Another theory is pesticides – one in particular: this chemical poison is introduced at the very base level: coated or impregnated into the actual seeds, the intention being to produce plants with an in-built resistance to the insects that will then eat the chemically-laden seeds and leaves. Nobody stopped to think about the consequences of this for the honeybees, who also land and forage on the same plants before moving onto the next and the next, unintentionally taking their chemical weapon-load with them - and then back home to fuel the next generation!

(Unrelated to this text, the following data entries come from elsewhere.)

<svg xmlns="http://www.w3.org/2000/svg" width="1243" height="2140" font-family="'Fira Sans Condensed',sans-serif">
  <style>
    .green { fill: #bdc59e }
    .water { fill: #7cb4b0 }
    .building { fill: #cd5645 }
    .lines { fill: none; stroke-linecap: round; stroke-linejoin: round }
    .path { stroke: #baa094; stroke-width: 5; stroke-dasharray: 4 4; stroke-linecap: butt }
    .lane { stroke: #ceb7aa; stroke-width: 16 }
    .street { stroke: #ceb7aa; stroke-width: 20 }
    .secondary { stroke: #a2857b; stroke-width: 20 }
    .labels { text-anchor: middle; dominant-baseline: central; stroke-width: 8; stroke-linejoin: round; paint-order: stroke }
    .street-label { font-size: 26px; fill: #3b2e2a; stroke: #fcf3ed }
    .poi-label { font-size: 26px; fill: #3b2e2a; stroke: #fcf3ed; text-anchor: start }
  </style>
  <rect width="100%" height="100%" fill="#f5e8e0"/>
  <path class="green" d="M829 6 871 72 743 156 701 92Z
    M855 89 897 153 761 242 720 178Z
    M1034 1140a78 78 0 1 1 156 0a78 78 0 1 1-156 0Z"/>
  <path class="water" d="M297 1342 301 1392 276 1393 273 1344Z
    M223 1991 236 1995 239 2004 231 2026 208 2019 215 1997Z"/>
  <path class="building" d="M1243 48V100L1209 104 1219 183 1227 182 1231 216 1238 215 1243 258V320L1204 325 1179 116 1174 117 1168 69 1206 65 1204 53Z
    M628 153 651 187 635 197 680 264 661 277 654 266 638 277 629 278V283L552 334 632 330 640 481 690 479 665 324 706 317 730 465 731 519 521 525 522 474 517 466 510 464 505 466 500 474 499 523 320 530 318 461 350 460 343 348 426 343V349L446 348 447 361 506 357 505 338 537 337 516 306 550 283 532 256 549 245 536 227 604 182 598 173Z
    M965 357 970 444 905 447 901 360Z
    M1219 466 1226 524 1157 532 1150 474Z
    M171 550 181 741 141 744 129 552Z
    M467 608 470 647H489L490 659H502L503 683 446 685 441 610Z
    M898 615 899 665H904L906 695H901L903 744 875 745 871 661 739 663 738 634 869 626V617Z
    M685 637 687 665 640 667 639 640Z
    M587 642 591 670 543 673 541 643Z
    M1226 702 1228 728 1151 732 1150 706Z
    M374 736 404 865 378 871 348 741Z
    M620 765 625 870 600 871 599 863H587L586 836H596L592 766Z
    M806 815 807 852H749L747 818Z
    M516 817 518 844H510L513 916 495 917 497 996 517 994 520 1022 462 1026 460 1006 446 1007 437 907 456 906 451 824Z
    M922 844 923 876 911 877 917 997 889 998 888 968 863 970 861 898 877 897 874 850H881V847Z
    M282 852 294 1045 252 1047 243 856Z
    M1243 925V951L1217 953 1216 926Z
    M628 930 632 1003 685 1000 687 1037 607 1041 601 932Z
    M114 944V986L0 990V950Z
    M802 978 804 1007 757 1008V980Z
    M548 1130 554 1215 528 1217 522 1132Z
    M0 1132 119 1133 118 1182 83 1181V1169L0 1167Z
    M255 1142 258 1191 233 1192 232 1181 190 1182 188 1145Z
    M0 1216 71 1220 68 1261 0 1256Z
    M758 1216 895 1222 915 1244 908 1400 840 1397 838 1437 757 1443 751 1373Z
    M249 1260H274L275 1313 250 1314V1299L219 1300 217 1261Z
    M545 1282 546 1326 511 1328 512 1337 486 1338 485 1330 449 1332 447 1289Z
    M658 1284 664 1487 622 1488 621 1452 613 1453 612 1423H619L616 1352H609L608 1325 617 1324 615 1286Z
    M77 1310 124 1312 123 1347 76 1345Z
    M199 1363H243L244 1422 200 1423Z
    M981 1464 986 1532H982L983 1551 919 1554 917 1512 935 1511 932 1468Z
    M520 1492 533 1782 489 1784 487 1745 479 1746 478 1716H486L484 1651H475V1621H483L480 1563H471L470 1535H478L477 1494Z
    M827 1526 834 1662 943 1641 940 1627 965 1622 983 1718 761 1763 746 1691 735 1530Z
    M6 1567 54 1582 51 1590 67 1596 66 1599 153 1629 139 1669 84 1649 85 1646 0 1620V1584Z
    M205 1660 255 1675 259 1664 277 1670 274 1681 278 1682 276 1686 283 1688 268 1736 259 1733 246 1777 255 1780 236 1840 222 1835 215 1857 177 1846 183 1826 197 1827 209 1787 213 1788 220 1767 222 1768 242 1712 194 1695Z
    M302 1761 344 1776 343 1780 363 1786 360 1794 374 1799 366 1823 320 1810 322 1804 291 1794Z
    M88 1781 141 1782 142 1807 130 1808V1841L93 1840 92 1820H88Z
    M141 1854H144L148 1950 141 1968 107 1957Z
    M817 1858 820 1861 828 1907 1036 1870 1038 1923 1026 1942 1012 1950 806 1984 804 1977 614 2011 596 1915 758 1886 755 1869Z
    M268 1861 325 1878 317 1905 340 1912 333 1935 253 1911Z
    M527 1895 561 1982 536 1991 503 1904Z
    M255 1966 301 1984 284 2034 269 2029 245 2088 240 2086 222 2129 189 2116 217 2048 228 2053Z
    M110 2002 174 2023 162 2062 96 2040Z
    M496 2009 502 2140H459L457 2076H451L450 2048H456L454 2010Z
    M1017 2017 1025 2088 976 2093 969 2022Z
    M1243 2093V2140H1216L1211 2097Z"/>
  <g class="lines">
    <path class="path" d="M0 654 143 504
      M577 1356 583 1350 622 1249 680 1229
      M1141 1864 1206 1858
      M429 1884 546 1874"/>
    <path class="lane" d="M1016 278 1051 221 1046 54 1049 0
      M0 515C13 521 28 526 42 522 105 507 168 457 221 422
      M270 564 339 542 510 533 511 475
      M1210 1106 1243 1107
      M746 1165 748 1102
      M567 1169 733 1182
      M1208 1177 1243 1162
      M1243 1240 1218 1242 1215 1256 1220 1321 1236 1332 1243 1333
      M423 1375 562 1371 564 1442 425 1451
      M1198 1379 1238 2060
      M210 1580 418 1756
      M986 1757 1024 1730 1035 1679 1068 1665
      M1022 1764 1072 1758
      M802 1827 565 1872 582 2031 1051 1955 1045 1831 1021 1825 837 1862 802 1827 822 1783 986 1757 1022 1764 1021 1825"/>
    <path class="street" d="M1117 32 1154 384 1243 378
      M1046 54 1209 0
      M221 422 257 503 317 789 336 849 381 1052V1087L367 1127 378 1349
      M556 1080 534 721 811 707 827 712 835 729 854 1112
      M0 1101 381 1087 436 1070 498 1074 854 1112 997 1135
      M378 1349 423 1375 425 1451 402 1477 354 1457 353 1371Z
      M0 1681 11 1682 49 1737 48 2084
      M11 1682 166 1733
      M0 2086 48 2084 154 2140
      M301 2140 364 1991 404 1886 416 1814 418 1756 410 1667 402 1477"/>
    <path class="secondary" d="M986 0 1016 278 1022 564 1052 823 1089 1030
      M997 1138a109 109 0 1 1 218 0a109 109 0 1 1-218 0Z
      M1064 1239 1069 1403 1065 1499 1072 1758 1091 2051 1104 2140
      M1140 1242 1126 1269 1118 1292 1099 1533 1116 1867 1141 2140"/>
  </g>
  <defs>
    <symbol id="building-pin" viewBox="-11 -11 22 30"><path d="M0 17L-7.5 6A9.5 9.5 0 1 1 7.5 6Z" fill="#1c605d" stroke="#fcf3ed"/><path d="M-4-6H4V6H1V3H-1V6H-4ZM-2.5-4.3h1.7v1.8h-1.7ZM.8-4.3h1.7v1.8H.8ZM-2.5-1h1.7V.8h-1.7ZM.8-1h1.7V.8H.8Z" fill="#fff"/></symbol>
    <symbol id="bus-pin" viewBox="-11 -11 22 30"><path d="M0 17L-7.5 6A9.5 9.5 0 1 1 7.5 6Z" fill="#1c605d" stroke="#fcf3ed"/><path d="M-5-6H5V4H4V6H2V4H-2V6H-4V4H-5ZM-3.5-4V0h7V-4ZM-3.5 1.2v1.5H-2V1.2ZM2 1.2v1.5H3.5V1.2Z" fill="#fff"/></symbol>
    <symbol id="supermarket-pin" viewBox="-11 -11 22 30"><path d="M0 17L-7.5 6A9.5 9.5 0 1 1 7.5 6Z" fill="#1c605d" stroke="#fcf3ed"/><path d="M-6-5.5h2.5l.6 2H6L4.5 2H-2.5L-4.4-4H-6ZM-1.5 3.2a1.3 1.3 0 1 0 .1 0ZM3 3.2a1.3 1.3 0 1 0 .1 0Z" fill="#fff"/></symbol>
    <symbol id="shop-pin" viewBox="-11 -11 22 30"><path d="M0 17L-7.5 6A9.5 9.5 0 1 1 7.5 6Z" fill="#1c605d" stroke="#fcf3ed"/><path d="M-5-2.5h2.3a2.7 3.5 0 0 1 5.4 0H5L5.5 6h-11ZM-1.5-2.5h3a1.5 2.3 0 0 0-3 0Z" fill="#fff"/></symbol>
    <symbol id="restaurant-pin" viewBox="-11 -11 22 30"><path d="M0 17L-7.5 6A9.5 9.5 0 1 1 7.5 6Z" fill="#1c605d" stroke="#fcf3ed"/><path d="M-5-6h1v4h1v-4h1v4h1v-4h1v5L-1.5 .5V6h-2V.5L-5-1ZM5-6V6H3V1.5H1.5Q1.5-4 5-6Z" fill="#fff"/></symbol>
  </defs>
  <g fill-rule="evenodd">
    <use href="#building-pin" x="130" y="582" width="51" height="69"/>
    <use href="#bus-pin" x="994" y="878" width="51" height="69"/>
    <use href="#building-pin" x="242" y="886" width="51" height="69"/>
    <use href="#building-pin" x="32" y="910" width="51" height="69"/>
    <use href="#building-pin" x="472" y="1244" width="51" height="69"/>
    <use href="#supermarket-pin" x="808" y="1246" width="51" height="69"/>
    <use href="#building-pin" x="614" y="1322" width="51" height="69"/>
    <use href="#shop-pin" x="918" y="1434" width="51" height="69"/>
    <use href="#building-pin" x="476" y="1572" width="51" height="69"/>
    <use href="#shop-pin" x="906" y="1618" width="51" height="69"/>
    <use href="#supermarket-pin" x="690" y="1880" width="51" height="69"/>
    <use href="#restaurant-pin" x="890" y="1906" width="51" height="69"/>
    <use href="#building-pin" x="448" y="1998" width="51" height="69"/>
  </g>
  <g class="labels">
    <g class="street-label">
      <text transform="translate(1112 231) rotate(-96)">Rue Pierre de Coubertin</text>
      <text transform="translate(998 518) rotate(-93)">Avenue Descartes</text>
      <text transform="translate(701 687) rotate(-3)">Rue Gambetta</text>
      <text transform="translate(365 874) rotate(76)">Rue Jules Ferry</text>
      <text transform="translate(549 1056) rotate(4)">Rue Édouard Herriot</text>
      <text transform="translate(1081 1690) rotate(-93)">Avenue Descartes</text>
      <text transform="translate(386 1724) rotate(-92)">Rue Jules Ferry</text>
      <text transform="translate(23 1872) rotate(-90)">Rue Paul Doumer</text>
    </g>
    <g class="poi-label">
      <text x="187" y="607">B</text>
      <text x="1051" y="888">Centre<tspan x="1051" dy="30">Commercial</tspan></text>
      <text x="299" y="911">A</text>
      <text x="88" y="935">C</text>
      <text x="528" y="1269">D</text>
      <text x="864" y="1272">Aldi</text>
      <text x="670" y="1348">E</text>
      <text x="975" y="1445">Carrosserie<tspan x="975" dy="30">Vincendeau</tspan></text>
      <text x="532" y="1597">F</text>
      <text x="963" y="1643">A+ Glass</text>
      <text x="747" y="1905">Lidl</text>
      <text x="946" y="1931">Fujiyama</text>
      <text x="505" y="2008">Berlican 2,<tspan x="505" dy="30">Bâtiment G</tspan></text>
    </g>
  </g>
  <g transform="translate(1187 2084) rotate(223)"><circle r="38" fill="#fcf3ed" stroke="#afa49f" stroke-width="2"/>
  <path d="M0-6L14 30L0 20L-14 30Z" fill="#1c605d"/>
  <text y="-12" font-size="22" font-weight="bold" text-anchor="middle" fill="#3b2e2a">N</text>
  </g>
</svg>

This poison attacks and disables the central nervous system (a bit like mad cow disease if the video footage is anything to go by – ooh crikey: mad bee disease, now that is scary). In addition to this they have the nasty little blood-******* varoa mites to contend with, along with the wing-deforming virus that they spread with each bite.
So know you know.
Good read, Mrs S, welcome to the board. I didn't know that about the Drone losing his bits.... Might explain some of Shrimpero's stranger posts!
:)
This is the bit I want to know more about.